JOB. Pictures aside, copy exactly the lines running from the one with "hfov_deg: 46.8" to the end of the records.

RECORDS FOR THE EXERCISE.
+--

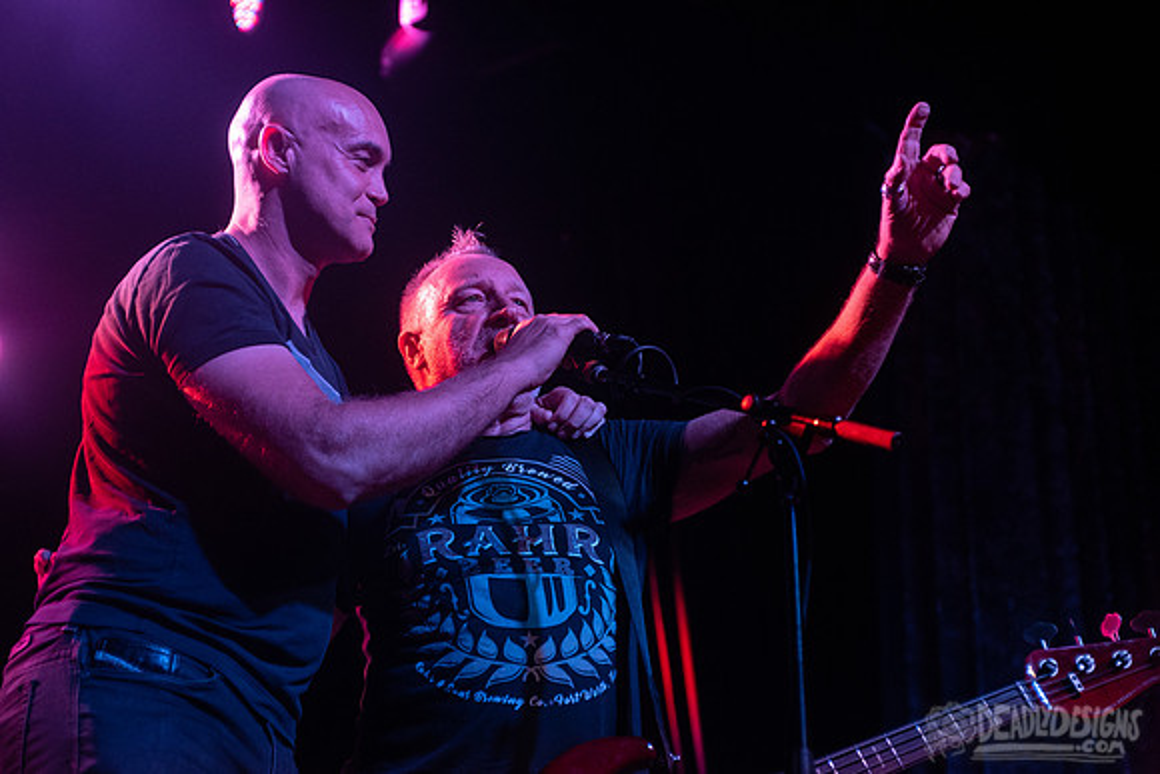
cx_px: 580
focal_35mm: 70
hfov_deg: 28.8
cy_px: 387
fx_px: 2256
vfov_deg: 19.5
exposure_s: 1/500
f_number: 3.5
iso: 3200
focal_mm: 70
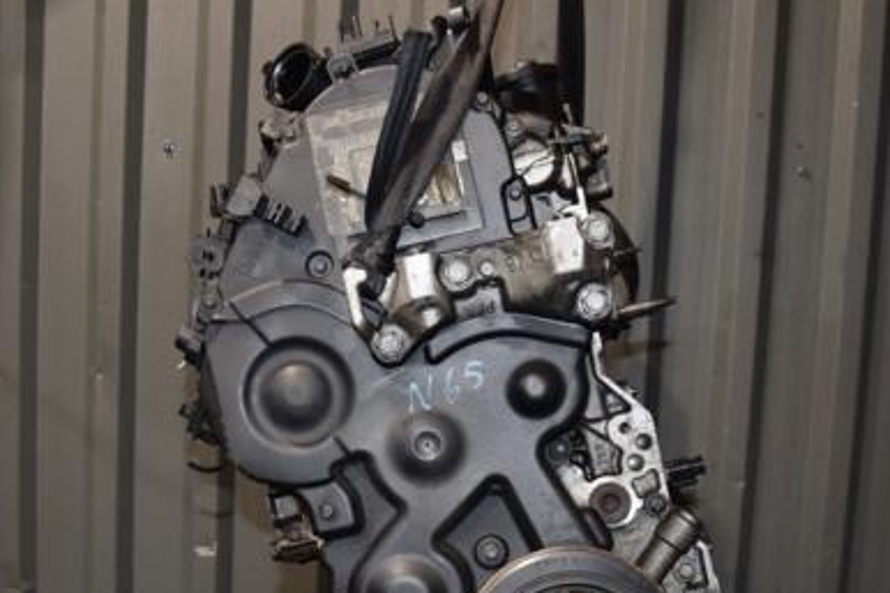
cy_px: 441
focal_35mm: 42
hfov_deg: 46.4
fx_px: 1038
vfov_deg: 31.3
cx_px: 450
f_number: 5
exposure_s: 1/60
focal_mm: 18
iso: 800
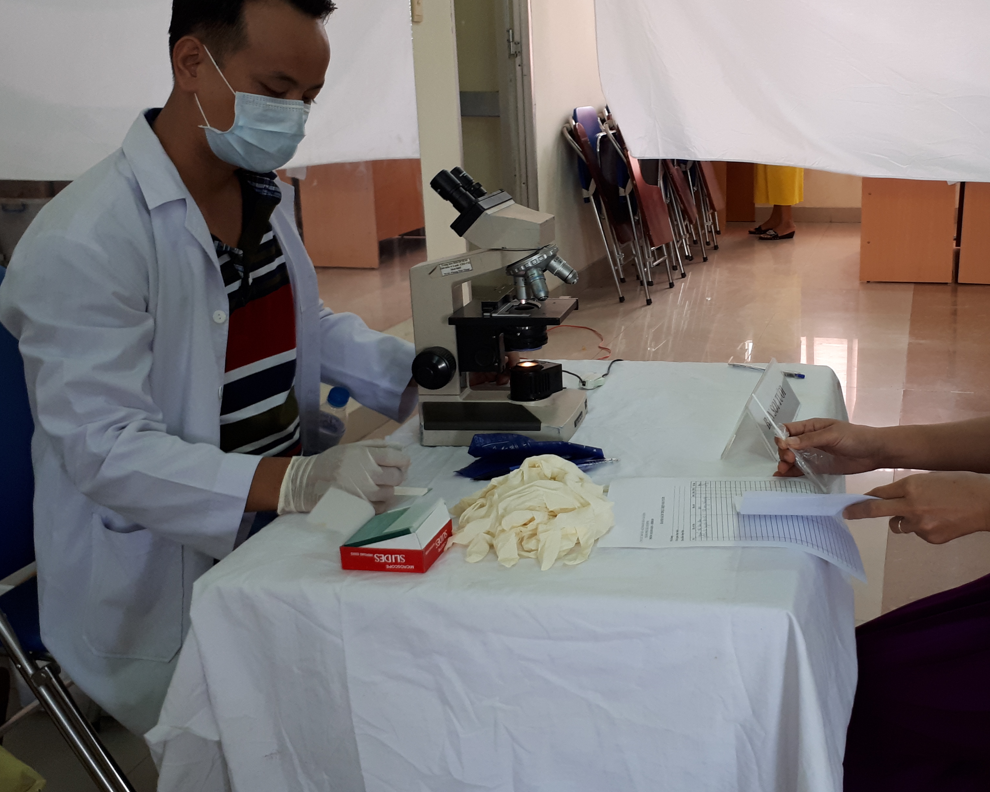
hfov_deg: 45.3
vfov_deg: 37.2
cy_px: 328
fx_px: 1172
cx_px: 635
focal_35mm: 40
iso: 125
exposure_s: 1/33
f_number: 1.9
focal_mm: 3.6
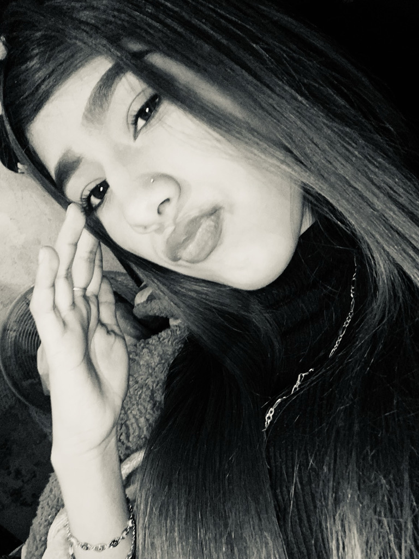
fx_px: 484
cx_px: 210
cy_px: 280
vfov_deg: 60.0
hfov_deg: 46.8
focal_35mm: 30
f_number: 2.2
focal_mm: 2.71
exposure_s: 1/16
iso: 200
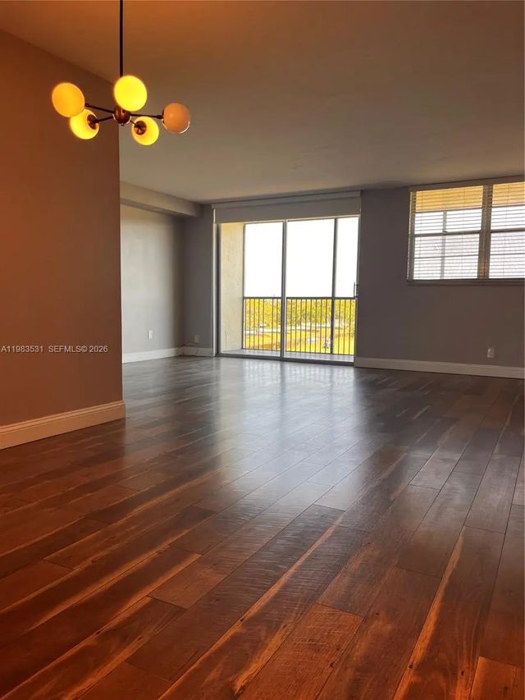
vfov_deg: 67.3
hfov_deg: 53.1
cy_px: 350
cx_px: 262
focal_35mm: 26
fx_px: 526
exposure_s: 1/120
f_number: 1.6
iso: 32
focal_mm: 5.1
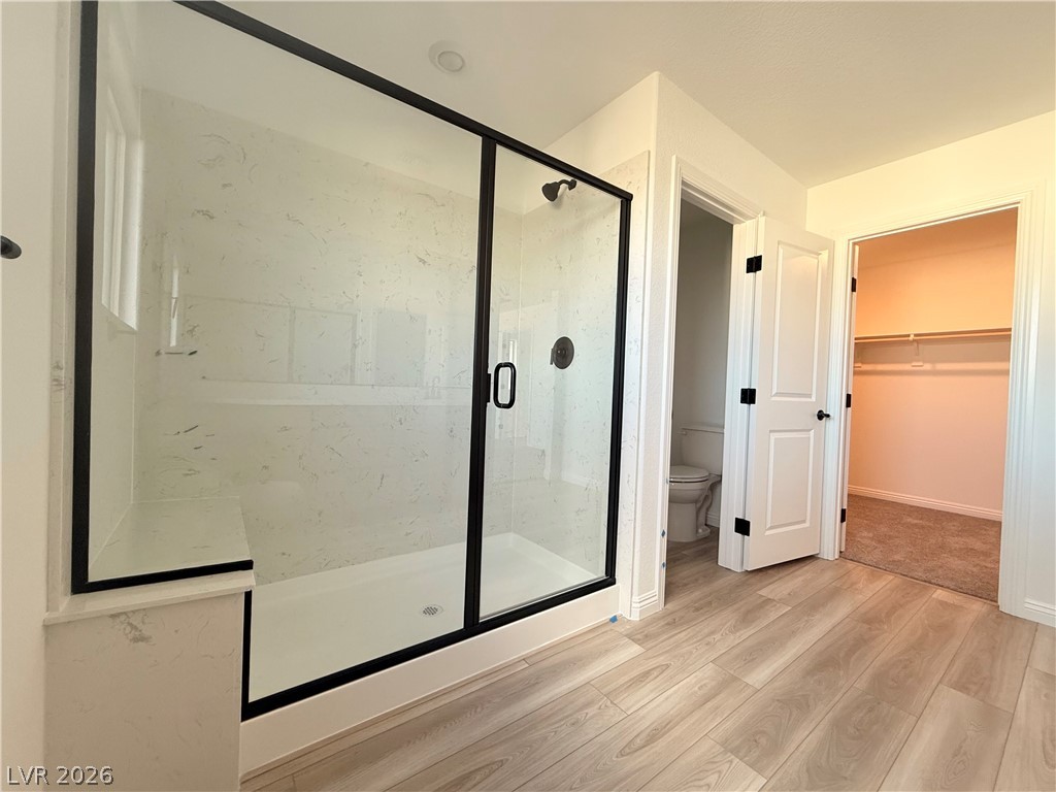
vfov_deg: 85.7
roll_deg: -2.0
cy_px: 396
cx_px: 528
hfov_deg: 102.1
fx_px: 427
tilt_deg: -1.0
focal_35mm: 14
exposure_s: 1/120
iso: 200
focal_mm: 2.22
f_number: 2.2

+--

RESULT FOR THIS EXERCISE.
hfov_deg: 46.8
focal_35mm: 30
f_number: 2.2
focal_mm: 2.71
exposure_s: 1/16
iso: 200
vfov_deg: 67.3
hfov_deg: 53.1
cy_px: 350
cx_px: 262
focal_35mm: 26
fx_px: 526
exposure_s: 1/120
f_number: 1.6
iso: 32
focal_mm: 5.1
vfov_deg: 85.7
roll_deg: -2.0
cy_px: 396
cx_px: 528
hfov_deg: 102.1
fx_px: 427
tilt_deg: -1.0
focal_35mm: 14
exposure_s: 1/120
iso: 200
focal_mm: 2.22
f_number: 2.2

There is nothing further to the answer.